Cross-reference Whisper transcripts from xil-stem-verify against the parsed script.

Reads a stem_verify JSON report (produced by XILU015) and a parsed script JSON (produced by XILP001), joins on seq, and flags dialogue stems where the Whisper transcript differs significantly from the scripted line.

Status codes

ok similarity >= threshold (silent — not written to flags list) garbled similarity < threshold and transcript is non-empty silent transcript.text is empty/whitespace (Whisper heard nothing) no_stem dialogue entry in parsed has no matching stem in the verify report not_transcribed stem exists but transcript is null (xil-stem-verify --no-transcribe)

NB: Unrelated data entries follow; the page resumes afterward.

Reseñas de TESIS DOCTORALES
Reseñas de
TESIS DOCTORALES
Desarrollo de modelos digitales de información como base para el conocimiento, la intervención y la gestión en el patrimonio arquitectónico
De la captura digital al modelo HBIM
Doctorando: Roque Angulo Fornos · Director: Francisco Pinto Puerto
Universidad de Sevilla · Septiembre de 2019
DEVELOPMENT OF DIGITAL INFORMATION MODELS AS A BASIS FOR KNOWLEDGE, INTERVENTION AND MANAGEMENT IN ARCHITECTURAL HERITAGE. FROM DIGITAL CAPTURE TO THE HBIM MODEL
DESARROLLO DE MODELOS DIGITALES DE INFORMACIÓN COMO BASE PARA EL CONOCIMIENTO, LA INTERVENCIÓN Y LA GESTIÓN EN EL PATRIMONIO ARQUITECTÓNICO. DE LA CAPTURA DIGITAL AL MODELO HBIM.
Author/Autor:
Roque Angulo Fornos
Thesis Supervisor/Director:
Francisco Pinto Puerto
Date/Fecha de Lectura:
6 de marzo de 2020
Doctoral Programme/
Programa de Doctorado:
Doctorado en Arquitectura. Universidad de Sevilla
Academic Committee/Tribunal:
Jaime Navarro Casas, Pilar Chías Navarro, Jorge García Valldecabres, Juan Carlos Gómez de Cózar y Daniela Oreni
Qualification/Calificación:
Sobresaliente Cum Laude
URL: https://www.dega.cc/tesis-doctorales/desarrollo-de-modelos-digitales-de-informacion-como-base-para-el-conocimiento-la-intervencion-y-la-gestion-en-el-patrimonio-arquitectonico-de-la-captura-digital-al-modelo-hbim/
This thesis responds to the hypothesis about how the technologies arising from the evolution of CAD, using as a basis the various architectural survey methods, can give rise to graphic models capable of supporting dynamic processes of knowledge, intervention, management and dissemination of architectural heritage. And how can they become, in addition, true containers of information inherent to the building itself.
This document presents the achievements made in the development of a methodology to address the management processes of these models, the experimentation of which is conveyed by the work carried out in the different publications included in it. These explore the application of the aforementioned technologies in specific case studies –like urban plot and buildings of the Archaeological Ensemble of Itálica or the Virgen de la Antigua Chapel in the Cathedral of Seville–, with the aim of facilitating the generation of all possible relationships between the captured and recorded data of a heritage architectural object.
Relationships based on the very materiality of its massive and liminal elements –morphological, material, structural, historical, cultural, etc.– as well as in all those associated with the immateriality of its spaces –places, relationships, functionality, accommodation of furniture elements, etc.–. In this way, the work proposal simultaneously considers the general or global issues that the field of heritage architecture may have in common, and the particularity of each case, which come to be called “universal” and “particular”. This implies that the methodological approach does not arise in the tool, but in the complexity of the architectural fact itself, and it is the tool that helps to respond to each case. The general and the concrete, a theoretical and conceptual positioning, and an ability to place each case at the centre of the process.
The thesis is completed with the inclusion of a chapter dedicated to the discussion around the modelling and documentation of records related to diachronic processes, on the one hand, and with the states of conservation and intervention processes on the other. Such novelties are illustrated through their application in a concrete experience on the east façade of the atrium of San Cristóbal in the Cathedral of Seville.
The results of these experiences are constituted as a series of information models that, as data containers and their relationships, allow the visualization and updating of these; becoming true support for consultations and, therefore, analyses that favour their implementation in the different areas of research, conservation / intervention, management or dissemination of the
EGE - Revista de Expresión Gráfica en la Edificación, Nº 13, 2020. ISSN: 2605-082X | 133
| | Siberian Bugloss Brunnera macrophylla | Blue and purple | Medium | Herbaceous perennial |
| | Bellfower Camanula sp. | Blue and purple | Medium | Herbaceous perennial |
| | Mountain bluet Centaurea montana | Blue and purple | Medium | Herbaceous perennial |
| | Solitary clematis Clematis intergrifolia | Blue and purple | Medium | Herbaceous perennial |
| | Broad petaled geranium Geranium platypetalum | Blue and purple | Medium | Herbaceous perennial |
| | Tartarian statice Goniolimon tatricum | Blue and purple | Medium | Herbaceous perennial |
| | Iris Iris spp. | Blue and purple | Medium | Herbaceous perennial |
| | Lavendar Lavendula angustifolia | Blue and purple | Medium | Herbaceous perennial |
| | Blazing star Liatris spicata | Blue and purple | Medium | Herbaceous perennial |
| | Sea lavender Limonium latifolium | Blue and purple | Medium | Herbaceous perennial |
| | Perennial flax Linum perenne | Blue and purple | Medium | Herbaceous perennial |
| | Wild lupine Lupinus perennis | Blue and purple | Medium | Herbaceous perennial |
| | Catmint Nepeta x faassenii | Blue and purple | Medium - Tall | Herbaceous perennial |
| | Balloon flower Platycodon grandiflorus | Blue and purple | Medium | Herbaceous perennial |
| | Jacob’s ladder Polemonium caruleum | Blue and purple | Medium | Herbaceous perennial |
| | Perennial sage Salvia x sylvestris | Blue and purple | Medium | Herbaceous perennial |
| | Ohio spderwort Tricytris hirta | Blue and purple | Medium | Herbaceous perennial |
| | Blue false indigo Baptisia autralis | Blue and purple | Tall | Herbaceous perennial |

SFX stems are always excluded — Whisper output on sound effects is meaningless.

Usage::

xil-stem-compare --episode S01E01
xil-stem-compare --show the413 --episode S01E01 --threshold 0.70
xil-stem-compare --stem-verify path/to/report.json --parsed path/to/parsed.json
xil-stem-compare --episode S01E01 --output compare_S01E01.json
xil-stem-compare --episode S01E01 --csv

logger module-attribute

logger = get_logger(__name__)

get_parser

get_parser() -> argparse.ArgumentParser
Source code in src/xil_pipeline/XILU016_stem_compare.py
def get_parser() -> argparse.ArgumentParser:
    parser = argparse.ArgumentParser(
        prog="xil-stem-compare",
        description="Cross-reference Whisper transcripts against parsed script dialogue to flag garbled stems.",
    )
    parser.add_argument("--show", "-s", default=None, metavar="SLUG",
                        help="Show slug (default: resolved from project.json)")
    parser.add_argument("--episode", "-e", default=None, metavar="TAG",
                        help="Episode tag, e.g. S01E01 (derives both JSON paths if not overridden)")
    parser.add_argument("--stem-verify", default=None, metavar="FILE",
                        help="Path to stem_verify JSON (default: <workspace>/parsed/<slug>/stem_verify_<episode>.json)")
    parser.add_argument("--parsed", default=None, metavar="FILE",
                        help="Path to parsed script JSON (default: <workspace>/parsed/<slug>/parsed_<episode>.json)")
    parser.add_argument("--threshold", type=float, default=0.75, metavar="FLOAT",
                        help="Similarity below this marks a stem as garbled (default: 0.75)")
    parser.add_argument("--output", "-o", default=None, metavar="FILE",
                        help="Write full JSON report to this file (in addition to terminal output)")
    parser.add_argument("--csv", action="store_true",
                        help="Print flagged entries as CSV to stdout instead of the banner summary")
    return parser

main

main() -> None

CLI entry point for Whisper transcript vs. script cross-reference.

Source code in src/xil_pipeline/XILU016_stem_compare.py
def main() -> None:
    """CLI entry point for Whisper transcript vs. script cross-reference."""
    configure_logging()
    args = get_parser().parse_args()
    with run_banner():
        _run(args)